Segment Start: INFORMATION GIVEN
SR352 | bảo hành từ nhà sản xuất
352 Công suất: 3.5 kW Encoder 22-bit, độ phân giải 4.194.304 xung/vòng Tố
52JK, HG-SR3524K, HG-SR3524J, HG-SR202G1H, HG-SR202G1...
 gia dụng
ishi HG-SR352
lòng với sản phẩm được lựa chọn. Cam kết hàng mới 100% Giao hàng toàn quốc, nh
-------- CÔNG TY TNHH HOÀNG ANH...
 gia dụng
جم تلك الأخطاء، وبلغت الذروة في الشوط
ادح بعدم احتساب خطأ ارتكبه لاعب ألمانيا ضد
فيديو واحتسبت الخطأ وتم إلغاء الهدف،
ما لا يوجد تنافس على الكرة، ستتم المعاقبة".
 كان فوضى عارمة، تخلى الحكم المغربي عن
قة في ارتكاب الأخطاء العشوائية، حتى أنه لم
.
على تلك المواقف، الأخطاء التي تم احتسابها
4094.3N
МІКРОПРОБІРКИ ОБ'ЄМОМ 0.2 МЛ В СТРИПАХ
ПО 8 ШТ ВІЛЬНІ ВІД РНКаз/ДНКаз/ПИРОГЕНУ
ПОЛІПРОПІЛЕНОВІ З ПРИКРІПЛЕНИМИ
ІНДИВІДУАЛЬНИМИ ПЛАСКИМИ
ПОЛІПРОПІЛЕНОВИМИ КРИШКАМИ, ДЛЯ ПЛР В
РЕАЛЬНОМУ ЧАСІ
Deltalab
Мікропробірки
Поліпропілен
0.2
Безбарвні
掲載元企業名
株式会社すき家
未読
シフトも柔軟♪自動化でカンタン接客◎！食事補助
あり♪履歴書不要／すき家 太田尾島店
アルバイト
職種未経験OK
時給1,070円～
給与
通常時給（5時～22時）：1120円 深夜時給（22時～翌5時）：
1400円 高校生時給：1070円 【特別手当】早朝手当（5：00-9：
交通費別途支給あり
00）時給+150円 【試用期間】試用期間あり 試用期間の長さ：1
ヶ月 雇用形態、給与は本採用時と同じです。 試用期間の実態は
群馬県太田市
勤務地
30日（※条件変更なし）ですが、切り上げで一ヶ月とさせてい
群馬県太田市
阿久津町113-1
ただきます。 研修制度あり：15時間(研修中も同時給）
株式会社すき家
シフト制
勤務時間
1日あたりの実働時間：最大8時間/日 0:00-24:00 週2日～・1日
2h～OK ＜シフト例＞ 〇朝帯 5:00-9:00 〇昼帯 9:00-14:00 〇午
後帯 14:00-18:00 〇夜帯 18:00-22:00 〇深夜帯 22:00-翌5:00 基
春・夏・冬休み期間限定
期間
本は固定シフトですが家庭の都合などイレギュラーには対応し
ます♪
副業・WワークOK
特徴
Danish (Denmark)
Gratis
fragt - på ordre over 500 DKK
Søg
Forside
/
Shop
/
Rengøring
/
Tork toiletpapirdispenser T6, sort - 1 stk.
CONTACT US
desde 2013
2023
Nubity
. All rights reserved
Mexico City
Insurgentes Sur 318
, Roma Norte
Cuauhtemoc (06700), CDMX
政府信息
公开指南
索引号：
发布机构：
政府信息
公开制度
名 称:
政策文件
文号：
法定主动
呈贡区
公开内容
Segment End: INFORMATION GIVEN
Segment Start: INFORMATION GIVEN
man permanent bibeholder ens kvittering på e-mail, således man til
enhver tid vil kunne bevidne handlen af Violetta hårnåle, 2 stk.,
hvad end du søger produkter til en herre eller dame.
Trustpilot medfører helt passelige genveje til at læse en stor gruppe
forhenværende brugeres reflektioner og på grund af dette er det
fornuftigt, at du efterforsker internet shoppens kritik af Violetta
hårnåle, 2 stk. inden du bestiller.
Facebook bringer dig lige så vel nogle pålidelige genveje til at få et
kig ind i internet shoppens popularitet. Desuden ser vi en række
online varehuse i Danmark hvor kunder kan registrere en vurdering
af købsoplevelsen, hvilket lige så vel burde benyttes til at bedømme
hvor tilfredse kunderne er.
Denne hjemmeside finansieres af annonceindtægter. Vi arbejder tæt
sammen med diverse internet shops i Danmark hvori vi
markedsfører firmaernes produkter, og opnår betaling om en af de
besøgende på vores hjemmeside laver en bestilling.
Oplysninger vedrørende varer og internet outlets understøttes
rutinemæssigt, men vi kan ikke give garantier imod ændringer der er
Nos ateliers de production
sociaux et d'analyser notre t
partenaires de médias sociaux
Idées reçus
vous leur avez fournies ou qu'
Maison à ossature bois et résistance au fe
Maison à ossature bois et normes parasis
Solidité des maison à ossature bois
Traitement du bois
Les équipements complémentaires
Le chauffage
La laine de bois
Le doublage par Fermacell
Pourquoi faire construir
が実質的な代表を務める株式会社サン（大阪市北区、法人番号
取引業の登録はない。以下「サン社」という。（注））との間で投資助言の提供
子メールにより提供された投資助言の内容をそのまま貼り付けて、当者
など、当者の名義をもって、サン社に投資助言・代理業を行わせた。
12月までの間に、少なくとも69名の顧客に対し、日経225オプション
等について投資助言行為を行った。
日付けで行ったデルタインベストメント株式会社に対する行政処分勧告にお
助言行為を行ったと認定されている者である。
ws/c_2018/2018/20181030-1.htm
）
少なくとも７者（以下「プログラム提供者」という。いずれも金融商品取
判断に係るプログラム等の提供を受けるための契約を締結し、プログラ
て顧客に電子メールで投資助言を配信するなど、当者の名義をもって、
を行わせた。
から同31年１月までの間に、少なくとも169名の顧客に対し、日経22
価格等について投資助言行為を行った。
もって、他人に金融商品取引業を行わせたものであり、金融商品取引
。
Segment End: INFORMATION GIVEN
Print the lines from the one containing "SR352 | bảo hành từ nhà sản xuất" through the one containing "ما لا يوجد تنافس" exactly as they appear, including both of those lines.

SR352 | bảo hành từ nhà sản xuất
352 Công suất: 3.5 kW Encoder 22-bit, độ phân giải 4.194.304 xung/vòng Tố
52JK, HG-SR3524K, HG-SR3524J, HG-SR202G1H, HG-SR202G1...
 gia dụng
ishi HG-SR352
lòng với sản phẩm được lựa chọn. Cam kết hàng mới 100% Giao hàng toàn quốc, nh
-------- CÔNG TY TNHH HOÀNG ANH...
 gia dụng
جم تلك الأخطاء، وبلغت الذروة في الشوط
ادح بعدم احتساب خطأ ارتكبه لاعب ألمانيا ضد
فيديو واحتسبت الخطأ وتم إلغاء الهدف،
ما لا يوجد تنافس على الكرة، ستتم المعاقبة".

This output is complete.